正如金胜昔希望怀春能平安无恙,怀春亦执着地想为这片满目疮痍的土地和土地上的所有苟活的人们求得一份安宁。
旁人可能不知,金胜昔却是最了解幼时的怀春不过了。两人小时候都没有玩伴,一个被关在与世隔绝的守息塔顶,而另一个几乎整日被困于深宫的方寸间。几次相处后,她们便已经成为关系很好的朋友。
怀春从小时起,无论想要什么都不会开口要,旁人只要给予她一点温暖,她总会掏出自己能掏出的全部还于别人。
金胜昔一面喜欢她,又一面疼惜她。
她时常给怀春画大饼,像什么“你等我好好念书,就向父皇开口,把你从塔里讨出来,我们就可以天天一起玩了”
或是:“等我嫁了人,就把你从塔里接出来,我们住同一个院子”。
再后来她稍微懂事了,现实一点了,就会说:“怀春,等我们都长大一点,就一起逃出去吧,再也不呆在京城了。我们可以南下,或者北上,去哪里都好。然后一起搭一座小院子吧,住进山里去,这样没人能找得到我们了。”
怀春一向对她热血上头后口出狂言保持沉默,像是知道这些都不过镜花水月般的幻梦一样。只有这一次,唯一的一次,她应声了。
“好啊。”怀春轻轻地说,“好啊。”
像是渴望已经热切到让她再也无法单凭忍耐去遮掩。
“那就说好了。”金胜昔高兴得手舞足蹈,她兴高采烈地在怀春身旁扭来扭去,没过多久就又被怀春赶下了塔。
金胜昔一直牢牢地记着这个约定,就算后面怀春一夜失踪,就算已经过去了八年,她也从未把那个被困在高塔上,孤单寂寞的女孩忘掉。
因为她知道怀春是那般的渴望自由。
可就是这样渴望自由的怀春,却如她幼时甘愿为旁人施予的温暖倾尽所有那般,为这片土地上兴许存在的善意亲手葬送了这条道路。
许久,咒语声终于停歇。怀春有些摇摇晃晃地站直了身子。
“怀春,你怎么样?”金胜昔慌忙上前扶住她。离得近了,金胜昔才嗅见浓重到扑面而来的血腥气,呛得她一时喉头发紧。
“无事。”怀春说,她蹙眉笑了,“怎么又哭了,来了淮州变得这么爱哭鼻子。”
金胜昔一愣,伸手摸了摸脸颊,触及一片潮湿。
“我不知道,是什么时候……”她呆呆地说。
“哭什么,不是什么大事。”怀春伸手轻轻擦去她的眼泪,把她面颊点干。她的指尖涔凉,泛着失血过多的青白“就知道不该带你来。”
金胜昔眼睛一眨,被她温柔亲昵的话语激得又要掉眼泪。
小竹识趣地去退开一旁,此地刚举行了祭祀礼,短期内应该不会再有大的问题了。只是祭祀礼能维持的时间越来越短了,她们还要再找新的法子。
“神女殿下。”身后忽然有人唤怀春。
金胜昔和怀春转身。来人是个半大不小的少年,约莫十几岁的年纪,精瘦,皮肤黝黑而粗糙,面颊因为高温被蒸得通红。或许因为营养不良,个子拔得不够高,整个人活像个没发育好的瘦猴。
“怎么了?”怀春柔声问。
“没什么,是你救了大家吧,”少年露齿一笑,“谢谢你。”
怀春回道:“不必……!”她话未说完,对方却突然将藏在身后的匕首猛刺过来,直奔她的心口。
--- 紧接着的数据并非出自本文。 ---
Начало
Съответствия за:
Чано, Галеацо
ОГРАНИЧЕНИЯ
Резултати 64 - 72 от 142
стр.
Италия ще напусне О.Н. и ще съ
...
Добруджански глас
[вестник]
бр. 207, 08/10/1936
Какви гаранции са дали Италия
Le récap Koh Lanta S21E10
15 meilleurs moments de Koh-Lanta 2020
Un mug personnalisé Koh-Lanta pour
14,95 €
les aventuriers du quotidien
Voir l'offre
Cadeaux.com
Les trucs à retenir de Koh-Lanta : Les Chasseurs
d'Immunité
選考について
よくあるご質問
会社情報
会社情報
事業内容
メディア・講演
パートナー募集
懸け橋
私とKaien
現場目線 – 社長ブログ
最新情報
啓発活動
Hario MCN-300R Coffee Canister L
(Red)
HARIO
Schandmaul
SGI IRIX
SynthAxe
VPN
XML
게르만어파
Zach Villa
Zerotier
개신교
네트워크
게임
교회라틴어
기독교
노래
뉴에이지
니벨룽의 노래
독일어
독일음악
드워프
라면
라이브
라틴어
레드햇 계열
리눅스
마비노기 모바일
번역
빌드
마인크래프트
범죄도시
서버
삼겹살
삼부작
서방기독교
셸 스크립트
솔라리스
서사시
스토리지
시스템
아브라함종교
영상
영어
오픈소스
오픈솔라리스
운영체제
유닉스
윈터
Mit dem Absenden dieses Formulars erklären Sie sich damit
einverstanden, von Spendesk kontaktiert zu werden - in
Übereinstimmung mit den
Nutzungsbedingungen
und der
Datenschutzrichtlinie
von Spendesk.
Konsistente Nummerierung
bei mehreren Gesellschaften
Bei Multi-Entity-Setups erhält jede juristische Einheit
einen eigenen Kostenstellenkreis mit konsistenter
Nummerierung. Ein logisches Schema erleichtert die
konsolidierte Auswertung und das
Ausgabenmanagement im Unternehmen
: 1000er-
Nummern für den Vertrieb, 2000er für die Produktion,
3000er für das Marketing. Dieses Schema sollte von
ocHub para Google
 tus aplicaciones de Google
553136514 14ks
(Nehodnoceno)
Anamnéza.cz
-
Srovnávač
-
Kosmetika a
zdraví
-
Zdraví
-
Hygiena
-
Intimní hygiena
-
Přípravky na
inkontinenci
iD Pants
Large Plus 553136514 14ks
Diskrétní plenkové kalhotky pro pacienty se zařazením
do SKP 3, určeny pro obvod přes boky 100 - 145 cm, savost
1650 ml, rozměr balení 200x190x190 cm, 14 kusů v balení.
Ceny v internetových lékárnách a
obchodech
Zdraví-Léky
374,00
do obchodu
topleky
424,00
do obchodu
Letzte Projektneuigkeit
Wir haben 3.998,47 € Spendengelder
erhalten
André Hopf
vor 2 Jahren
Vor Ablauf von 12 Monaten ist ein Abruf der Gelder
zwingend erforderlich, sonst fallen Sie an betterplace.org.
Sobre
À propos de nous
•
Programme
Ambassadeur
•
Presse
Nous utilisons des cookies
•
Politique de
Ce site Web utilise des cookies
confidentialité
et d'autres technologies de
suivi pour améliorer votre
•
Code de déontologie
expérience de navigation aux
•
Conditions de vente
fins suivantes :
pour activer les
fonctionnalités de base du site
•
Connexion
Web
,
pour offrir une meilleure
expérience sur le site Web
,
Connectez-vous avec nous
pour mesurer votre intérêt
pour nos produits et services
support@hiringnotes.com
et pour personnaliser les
金胜昔瞳孔剧缩,身体反应快过脑子,猛力将怀春扯去身后,倾身护住了她。
怀春刚失血过多,脑子还昏沉着,她被护在身后,看不清金胜昔身前的情况,只察觉到这个挡在她身前的女孩猛地抽搐了一下,像是痛极了似地发着抖。
“小竹!”怀春面色顿时白了。她仓惶地用身子撑住软下来的金胜昔,换手去扶她,一时慌得六神无主。
“咳……”金胜昔想说什么,张嘴便喉间一甜,口鼻处涌出鲜血,呛得她忍不住咳嗽起来,咳出了大滩鲜红的血液,有的溅在地上,有的沾满了衣襟,看着很吓人。
少年没想到她反应这么快,正欲抬手将匕首拔出,就被上前几步的小竹捏住了手腕:“别动!”